McNamara had been surprised when he first visited his suite in the Senate Office Building, only to discover there was not a single stick of furniture, merely telephones resting on the floor.  One enterprising photojournalist took a photograph of the senator-elect talking on the telephone, kneeling on one leg in his still barren office.

The newly sworn-in senator said gruffly he would support President Eisenhower “when I think his policies are right,” but added the president was “minus one with me.”  Senator McNamara had not forgotten Eisenhower’s appearance on behalf of Homer Ferguson during the campaign.  “He took potshots in three other states, Ohio, Kentucky and Delaware,” McNamara growled, “But he came right to the City Hall steps in Detroit to try to beat me.  He failed, so I’m not really happy about it.”

McNamara’s opinion of the president seemed unchanged for the next six years.  Loyal Democrat that he was, Senator McNamara campaigned alongside Democratic presidential nominee Adlai Stevenson, Senate colleague and vice-presidential nominee Estes Kefauver, and Governor Soapy Williams in Michigan.

Senator McNamara joined four of his liberal colleagues from the West and the North in supporting a “Democratic Declaration of 1957.”  The declaration could be summarized as an attempt to bring an end to filibusters inside the Senate and pass a civil rights bill.  Hubert Humphrey, McNamara and their colleagues wanted to change the rule requiring a two-thirds vote to end a filibuster and make it a simple majority.  That same year, Senator McNamara showed his independence when he privately circulated a letter critical of powerful Senate Majority Leader Lyndon Johnson of Texas.  It was part of a minor uprising amongst the most liberal members of the Senate who demanded a modification of the Democratic policy in the Senate.  LBJ privately denounced them derisively as the “red hots,” but he did alter his course.  Senator McNamara was one of the first in Congress to highlight fraud against elderly people through congressional hearings.  McNamara also helped to lead the fight for hospital insurance for the elderly through Social Security.

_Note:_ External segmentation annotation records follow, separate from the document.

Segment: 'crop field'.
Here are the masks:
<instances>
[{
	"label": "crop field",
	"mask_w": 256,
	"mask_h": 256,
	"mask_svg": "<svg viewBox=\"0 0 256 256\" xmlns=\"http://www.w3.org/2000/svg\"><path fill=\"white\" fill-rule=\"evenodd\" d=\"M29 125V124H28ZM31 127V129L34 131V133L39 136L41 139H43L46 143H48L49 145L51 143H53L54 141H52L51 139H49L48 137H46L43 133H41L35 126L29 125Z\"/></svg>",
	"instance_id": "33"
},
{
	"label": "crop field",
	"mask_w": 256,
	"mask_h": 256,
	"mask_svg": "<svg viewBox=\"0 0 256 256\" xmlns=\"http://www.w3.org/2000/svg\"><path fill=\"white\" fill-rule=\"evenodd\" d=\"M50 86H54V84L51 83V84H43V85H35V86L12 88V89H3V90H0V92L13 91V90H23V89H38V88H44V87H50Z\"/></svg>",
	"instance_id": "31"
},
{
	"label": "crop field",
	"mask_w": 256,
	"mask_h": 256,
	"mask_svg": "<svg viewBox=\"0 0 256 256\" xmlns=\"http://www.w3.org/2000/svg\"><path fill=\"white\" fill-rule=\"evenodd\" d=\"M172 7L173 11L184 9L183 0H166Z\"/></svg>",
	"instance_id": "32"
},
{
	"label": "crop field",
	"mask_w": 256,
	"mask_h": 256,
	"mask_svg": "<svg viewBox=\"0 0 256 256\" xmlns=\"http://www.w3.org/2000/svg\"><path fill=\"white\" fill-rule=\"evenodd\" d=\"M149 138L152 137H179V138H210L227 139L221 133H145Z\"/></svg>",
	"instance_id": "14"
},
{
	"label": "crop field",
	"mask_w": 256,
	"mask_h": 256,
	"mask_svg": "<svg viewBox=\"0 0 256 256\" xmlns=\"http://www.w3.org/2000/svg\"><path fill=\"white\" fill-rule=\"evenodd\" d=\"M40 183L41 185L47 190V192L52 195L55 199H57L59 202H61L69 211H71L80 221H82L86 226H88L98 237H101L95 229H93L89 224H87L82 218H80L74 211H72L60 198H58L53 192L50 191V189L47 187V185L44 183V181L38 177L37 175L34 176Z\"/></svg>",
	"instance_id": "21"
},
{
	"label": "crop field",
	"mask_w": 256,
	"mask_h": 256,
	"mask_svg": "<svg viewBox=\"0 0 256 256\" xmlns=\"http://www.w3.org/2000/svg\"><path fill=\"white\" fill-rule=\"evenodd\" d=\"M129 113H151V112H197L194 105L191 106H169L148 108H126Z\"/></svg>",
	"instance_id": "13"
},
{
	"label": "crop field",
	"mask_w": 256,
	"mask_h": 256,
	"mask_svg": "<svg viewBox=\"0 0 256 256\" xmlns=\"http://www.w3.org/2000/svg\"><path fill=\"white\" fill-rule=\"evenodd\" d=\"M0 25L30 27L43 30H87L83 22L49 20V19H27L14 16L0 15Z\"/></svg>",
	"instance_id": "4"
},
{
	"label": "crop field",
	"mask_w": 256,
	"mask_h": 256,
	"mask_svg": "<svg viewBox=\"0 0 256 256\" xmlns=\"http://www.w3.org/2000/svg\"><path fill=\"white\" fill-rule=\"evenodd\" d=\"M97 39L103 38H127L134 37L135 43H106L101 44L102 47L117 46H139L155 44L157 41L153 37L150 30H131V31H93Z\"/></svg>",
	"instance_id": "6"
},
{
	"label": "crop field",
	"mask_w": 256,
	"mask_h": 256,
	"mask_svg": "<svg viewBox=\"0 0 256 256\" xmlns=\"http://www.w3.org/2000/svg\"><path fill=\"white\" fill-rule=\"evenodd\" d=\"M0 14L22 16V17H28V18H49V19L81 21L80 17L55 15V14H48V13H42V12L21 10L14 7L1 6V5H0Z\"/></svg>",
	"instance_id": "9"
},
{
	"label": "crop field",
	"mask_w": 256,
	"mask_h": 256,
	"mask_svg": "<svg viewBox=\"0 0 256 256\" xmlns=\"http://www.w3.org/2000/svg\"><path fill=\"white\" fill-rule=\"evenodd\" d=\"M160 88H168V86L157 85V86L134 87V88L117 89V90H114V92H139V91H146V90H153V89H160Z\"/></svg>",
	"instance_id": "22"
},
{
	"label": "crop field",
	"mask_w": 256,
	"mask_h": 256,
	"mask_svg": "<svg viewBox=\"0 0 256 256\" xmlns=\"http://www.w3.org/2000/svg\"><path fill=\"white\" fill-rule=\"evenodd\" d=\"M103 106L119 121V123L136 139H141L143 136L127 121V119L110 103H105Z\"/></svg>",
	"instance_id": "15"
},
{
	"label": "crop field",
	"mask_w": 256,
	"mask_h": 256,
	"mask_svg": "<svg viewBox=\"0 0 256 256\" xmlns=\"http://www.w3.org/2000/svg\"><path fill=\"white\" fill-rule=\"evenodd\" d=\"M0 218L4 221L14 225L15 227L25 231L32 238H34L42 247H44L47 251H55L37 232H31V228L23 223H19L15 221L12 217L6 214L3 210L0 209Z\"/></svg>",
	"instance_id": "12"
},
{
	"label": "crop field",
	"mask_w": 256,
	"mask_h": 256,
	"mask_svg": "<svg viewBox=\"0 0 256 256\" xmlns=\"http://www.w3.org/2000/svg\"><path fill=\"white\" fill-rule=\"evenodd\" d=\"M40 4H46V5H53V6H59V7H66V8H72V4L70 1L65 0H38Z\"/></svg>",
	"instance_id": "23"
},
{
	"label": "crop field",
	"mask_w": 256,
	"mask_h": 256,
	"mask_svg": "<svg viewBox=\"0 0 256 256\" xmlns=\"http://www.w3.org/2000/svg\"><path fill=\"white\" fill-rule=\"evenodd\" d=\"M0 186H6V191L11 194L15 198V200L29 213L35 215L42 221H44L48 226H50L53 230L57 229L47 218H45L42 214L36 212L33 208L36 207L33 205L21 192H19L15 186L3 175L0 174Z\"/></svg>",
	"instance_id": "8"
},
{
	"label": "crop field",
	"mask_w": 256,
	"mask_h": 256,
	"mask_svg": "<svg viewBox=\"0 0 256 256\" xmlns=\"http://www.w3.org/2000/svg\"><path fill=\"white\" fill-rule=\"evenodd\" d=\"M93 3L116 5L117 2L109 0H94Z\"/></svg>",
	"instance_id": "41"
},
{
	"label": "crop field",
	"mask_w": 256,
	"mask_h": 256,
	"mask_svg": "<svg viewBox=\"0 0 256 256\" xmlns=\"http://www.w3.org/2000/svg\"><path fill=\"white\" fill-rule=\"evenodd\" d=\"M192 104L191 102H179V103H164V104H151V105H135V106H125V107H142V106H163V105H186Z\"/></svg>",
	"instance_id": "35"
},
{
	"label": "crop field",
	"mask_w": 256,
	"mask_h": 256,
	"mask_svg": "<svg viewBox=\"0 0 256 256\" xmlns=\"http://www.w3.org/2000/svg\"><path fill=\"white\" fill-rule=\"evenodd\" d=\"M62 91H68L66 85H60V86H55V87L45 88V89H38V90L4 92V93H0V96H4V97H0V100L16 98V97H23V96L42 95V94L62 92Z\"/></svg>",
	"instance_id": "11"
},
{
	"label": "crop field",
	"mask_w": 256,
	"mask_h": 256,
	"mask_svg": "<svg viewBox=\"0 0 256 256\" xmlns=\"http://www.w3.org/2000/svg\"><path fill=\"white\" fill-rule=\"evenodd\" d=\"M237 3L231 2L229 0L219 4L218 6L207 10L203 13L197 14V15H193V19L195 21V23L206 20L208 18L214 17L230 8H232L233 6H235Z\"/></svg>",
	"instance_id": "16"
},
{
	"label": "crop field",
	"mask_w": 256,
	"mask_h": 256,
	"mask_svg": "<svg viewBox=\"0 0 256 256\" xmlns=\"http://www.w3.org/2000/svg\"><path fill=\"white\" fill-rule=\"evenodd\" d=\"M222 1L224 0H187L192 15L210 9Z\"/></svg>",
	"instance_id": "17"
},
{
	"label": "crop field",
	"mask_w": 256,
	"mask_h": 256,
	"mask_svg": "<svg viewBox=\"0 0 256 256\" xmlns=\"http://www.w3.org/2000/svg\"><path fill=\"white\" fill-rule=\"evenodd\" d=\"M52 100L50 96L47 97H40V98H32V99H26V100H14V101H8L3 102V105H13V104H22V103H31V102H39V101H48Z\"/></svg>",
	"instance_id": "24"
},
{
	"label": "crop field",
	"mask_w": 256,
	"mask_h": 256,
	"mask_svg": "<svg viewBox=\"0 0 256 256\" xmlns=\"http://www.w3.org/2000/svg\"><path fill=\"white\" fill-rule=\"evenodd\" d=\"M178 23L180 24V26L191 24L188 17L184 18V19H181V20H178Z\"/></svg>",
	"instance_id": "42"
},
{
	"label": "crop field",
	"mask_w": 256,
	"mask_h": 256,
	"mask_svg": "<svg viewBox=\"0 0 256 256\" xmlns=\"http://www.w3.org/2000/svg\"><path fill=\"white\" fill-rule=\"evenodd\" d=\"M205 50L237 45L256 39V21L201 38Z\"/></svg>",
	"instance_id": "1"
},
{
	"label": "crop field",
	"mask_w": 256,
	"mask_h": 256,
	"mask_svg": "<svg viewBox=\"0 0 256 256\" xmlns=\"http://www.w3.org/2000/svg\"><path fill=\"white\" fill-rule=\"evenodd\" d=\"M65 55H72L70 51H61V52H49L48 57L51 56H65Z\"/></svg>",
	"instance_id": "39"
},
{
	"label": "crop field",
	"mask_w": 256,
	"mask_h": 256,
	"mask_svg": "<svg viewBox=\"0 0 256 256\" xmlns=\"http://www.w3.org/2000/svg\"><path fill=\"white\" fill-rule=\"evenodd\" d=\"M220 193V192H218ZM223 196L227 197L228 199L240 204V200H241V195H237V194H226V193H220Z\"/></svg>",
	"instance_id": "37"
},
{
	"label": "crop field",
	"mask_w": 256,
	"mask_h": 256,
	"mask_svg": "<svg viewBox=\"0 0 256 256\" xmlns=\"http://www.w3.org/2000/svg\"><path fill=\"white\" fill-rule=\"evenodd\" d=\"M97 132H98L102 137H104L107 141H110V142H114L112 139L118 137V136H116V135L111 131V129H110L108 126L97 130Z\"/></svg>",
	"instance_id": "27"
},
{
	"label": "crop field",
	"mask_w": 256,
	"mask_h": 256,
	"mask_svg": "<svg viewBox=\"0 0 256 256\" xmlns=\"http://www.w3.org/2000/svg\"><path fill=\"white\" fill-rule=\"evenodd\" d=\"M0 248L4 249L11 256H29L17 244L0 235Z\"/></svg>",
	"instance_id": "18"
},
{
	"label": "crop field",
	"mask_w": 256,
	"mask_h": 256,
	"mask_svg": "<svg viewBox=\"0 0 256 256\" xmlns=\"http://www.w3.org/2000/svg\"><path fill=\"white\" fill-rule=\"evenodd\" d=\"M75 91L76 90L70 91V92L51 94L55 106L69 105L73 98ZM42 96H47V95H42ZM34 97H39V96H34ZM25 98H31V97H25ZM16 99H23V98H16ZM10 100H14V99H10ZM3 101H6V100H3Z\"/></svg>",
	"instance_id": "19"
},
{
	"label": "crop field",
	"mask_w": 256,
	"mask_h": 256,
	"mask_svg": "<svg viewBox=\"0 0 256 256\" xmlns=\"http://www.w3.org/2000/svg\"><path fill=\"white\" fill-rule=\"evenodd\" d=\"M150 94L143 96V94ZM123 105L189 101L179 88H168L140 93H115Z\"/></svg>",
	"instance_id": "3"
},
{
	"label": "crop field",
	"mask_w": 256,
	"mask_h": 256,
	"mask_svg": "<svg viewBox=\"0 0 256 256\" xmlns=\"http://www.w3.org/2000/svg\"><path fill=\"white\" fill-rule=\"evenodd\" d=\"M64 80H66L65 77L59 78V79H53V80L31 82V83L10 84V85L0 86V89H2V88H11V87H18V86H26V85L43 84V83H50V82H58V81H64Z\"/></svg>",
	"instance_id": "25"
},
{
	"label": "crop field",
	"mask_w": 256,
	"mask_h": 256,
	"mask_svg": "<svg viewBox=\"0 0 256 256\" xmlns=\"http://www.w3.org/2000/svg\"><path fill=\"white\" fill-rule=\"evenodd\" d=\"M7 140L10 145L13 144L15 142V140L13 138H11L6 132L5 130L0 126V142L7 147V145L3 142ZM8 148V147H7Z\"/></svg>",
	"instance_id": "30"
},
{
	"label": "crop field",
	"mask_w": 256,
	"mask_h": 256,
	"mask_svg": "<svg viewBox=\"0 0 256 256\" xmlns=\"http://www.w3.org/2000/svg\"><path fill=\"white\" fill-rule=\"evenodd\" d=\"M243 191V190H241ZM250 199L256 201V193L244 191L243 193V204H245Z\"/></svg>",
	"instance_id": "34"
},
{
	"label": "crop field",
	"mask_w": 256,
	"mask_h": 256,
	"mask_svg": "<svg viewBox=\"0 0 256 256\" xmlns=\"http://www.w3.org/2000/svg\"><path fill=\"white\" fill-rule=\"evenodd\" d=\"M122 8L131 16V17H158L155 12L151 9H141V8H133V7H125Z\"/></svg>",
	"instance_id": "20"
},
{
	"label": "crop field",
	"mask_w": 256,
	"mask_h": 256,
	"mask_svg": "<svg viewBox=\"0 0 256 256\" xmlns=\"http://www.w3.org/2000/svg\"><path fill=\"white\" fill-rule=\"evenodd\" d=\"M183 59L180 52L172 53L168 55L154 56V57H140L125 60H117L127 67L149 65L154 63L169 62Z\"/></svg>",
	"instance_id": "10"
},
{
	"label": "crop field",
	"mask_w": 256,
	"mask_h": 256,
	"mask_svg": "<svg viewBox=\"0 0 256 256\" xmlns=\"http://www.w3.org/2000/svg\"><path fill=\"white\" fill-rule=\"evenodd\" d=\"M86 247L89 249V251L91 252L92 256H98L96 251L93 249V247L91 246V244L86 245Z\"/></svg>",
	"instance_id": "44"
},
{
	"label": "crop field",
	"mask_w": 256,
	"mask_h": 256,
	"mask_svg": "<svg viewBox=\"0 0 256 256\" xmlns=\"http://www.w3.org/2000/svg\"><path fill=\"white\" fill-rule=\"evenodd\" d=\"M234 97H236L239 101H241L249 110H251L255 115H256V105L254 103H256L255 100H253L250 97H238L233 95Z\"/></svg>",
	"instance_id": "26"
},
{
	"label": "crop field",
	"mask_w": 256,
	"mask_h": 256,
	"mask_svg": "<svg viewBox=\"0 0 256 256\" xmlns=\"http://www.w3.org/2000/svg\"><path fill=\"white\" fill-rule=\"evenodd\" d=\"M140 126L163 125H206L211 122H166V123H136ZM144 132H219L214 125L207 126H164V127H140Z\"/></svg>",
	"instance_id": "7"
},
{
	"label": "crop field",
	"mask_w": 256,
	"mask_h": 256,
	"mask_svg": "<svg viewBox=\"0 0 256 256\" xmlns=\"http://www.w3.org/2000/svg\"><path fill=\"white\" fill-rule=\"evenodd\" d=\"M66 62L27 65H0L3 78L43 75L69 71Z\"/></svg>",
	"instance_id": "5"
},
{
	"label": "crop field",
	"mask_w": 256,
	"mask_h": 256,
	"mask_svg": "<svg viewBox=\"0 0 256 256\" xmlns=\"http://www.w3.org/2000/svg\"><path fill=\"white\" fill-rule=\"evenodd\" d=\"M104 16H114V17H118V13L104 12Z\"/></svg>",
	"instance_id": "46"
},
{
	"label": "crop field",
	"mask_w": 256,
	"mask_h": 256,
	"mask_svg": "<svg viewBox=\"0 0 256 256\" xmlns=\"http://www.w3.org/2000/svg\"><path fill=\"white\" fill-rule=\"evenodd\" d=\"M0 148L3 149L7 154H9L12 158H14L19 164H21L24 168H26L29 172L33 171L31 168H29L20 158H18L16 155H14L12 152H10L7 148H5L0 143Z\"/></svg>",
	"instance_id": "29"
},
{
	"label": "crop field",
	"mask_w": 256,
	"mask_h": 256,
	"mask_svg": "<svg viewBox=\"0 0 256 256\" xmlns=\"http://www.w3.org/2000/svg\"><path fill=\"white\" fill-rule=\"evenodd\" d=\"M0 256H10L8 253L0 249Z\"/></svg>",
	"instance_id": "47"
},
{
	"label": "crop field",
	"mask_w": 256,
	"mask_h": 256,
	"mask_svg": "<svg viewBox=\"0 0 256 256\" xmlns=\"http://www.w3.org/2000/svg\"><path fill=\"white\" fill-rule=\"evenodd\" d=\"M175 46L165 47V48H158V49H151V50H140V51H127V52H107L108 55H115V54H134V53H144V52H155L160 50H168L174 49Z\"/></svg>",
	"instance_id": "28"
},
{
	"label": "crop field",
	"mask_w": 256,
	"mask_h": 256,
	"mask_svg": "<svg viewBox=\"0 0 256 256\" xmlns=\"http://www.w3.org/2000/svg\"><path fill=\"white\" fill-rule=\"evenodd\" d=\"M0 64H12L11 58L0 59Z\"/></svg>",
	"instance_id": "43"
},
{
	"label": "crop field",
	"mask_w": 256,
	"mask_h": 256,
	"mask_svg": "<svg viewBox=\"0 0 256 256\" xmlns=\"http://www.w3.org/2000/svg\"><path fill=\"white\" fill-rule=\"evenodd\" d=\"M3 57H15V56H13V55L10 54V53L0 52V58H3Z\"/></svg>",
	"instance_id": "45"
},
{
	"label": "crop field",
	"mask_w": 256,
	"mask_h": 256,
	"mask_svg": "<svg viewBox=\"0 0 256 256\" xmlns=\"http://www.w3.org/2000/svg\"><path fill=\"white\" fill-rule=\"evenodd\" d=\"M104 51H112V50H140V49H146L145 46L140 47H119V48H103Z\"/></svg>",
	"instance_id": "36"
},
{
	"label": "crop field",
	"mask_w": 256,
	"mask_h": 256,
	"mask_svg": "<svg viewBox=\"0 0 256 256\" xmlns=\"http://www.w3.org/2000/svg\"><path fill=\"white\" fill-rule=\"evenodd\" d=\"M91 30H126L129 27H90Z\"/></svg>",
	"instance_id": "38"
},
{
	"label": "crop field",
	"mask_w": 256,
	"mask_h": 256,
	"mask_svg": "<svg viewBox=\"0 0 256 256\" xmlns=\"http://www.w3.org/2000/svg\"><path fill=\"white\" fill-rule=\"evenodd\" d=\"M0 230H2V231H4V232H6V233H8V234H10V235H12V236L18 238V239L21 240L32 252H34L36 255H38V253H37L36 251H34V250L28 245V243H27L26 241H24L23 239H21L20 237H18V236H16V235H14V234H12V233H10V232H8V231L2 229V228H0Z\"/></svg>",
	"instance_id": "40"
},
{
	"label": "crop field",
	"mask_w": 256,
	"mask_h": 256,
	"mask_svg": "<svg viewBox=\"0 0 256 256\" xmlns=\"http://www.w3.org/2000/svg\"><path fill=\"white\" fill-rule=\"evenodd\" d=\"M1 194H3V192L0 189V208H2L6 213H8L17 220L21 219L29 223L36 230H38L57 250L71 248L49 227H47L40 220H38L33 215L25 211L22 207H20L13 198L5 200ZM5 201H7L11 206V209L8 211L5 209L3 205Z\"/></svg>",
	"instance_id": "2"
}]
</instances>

Senator Pat McNamara began his 1960 reelection campaign as a heavy favorite, but an energetic and well-financed campaign by Congressman Alvin Bentley made it a race.  A determined millionaire businessman, Bentley learned Polish and Hungarian and managed to charm many ethnic audiences in ordinarily Democratic wards.  The House member most seriously wounded when Puerto Rican nationalists opened fire on a defenseless House Chamber, Alvin Bentley, liked to show his bullet-riddled wallet from that day to audiences as he campaigned.  McNamara was also having trouble with the mercurial Jimmy Hoffa, who marked the senator for political oblivion, despite McNamara having been what TIME magazine noted was a “shameless apologist” for the Teamsters Union during the congressional investigation into Hoffa and his organization.  McNamara won a close contest by 120,000 votes out of approximately 3.2 million cast.

Seventy-one years old in 1966, Senator Pat McNamara was ailing.  The senator had previously announced he would not be a candidate for a third term and entered Bethesda Naval Hospital on March 11, 1966, for treatment of a blood clot in his lung. McNamara never left the hospital, dying of a stroke on April 30.